J: Dinasti Song adalah masa jayanya Tiongkok. Waktu itu masa awal pertumbuhan kapitalisme, semua sumber daya pembangunan berkembang pesat. Bukan saja produksi, teknologi, kebudayaan, kesenian seluruhnya tertinggi di dunia. Rusia, Amerika belum berkembang, Inggris, Prancis, Jerman mau bandingkan dengan dinasti Song masih jauh ketinggalan. Setiap zaman ada baik buruknya. Harus bisa introspeksi secara keseluruhan. System kepegawaian, system ujian semuanya maju, rakyat tentram. Tetapi negaranya lemah, jadi sering diserang orang.
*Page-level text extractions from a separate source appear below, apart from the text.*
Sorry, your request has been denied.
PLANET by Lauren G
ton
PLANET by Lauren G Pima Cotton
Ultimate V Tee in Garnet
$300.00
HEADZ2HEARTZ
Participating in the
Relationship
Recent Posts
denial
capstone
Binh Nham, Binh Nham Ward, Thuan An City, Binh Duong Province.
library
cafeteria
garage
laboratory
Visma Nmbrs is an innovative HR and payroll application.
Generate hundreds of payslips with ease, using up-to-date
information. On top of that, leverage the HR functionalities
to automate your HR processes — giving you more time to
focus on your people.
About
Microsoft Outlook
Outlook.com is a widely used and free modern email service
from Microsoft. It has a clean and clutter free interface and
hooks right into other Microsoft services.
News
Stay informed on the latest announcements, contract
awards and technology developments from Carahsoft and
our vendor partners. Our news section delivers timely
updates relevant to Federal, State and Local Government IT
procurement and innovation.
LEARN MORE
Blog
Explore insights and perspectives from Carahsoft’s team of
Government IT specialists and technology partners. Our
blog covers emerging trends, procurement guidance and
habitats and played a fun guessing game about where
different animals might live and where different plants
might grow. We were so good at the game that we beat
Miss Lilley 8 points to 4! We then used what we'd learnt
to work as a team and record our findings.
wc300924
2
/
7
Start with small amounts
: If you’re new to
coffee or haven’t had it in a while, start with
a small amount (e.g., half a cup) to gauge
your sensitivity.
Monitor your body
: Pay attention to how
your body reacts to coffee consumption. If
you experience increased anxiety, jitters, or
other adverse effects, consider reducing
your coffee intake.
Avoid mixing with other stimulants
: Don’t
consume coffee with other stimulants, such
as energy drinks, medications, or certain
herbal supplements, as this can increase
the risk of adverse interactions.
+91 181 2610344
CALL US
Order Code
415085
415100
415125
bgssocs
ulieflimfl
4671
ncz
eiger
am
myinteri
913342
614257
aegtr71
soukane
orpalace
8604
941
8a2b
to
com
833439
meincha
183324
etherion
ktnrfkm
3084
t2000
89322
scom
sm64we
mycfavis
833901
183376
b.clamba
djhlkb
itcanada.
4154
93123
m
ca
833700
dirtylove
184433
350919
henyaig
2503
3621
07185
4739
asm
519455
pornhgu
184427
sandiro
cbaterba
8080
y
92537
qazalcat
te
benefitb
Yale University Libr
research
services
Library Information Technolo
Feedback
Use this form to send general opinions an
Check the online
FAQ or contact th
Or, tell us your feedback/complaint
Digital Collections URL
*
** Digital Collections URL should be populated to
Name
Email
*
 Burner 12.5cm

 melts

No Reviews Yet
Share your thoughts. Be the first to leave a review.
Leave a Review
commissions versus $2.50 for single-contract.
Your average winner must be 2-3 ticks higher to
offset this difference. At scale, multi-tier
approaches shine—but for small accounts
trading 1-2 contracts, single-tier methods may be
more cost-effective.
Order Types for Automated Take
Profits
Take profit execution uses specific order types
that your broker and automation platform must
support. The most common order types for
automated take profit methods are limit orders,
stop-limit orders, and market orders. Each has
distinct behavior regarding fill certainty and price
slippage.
T: Menurut penilaian anda, apakah Kangxi Huandi (Kaisar Kang Shi) bisa dianggap Kaisar Nomor Satu Tiongkok? Lalu pandangan anda terhadap Gongzi (Khong Hu Cu)?

J: Di antara kaisar Tiongkok, penilaian saya buat Kangxi tinggi sekali. Dia bukan saja pikirannya cemerlang, juga rajin belajar, sampai dia belajar juga pengetahuan luar negeri. Selain itu saya juga sangat menikmati Han Wendi (Kaisar Han Bun Ti). Kesopanannya luar biasa. Sebelum meniggal, dia menulis surat wasiat bilang selama hidupnya dia banyak berbuat salah dan merasa berdosa, terus meminta maaf pada rakyat seluruh negeri. Sikap ini susah didapat. Kalau ada bencana alam seperti gempa bumi atau banjir, dia lalu menulis artikel dan mengumumkan ke seluruh negeri, bilang karena dia tidak becus kerja, maka dia mendapat kutukan Tuhan. Dirinya merasa bersalah, dan melakukan kritik pada diri sendiri. Dahulu kala Kaisar itu adalah orang suci. Tak pernah ada waktu untuk membuat kesalahan. Yang salah itu orang lain. Selain itu Han Guangwu Di (Han Kuang Wu Ti - 汉光武帝) dan dinasti Han juga sangat baik, sangat bijak dan lapang dalam memperlakukan kawulanya.     

Gong Zi (Kong Hu Cu) adalah Wanshi Shibiao (万世师表, julukan kehormatan buat Gongzi). Ajarannya tiada dua. Dalam jiwa setiap orang Tionghoa ada peninggalan ajaran Gong Zi, terutama ajarannya mengenai “Keji Fuli” (克己复礼). Keji berarti bisa mengatasi niat yang berlebihan dari diri sendiri, sedangkan ruang lingkup li atau tatakrama sangat luas, meliputi sistem penguasaan, budaya, hukum dll.  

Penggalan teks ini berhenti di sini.